Yukarıdaki örnekte bahsettiğimiz ”Aslan Neferler Team” gibi kendince bir amaç edinen oluşumların yanı sıra tanınmış-tanınmamış, ancak çoğunlukla amaçsız oluşumlar da mevcut. Bunlar kendi içlerinde, siyah ve beyaz şapkalı (iyi-kötü) olarak ayrılıyorlar. Para karşılığı bu işleri yapanlar olduğu gibi sadece merakından giren de var…

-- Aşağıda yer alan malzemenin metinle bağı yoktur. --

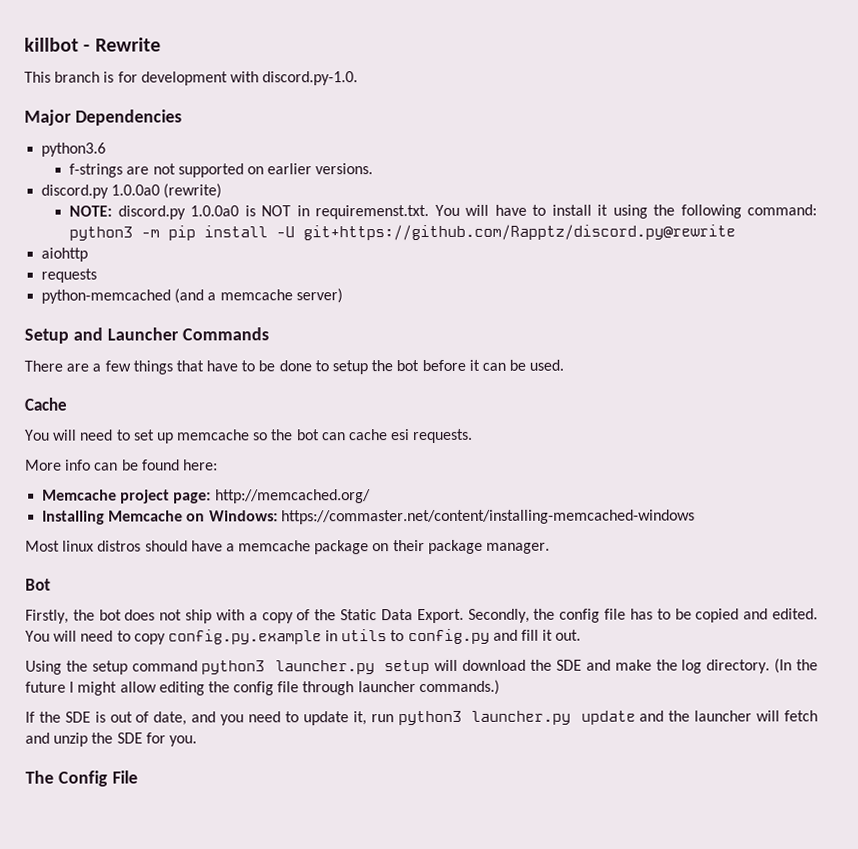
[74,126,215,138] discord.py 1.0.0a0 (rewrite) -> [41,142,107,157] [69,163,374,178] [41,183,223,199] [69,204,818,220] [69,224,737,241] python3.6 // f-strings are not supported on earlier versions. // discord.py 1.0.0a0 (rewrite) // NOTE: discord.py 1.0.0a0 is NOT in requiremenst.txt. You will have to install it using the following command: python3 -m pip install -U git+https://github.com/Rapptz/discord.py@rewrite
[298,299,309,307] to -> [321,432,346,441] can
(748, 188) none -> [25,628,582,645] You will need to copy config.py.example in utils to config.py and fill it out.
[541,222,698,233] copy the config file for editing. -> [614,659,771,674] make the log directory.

Bugün dünya ekonomisi hayalî bir şekilde dönüyor. Parayı yönetenlerin yakasında CEO ünvanı asılı, ancak sermaye musluklarını elinde bulunduranların sahip olduğu hayalî servetlerin dijital ortamda korunduğu kodlar ise bu hackerlar tarafından yazılıyor. Hollywood kültürünü oluşturanların ürettiği ve sonra da asosyal psikopatlar olarak aşağıladıkları “hacker” tiplemeleri tarafından şimdi onlar aşağılanıyorlar. Ne kadar ironik ve insan yapımı beşerî sistemlerin zafiyetini göstermesi açısından ne güzel bir misal değil mi?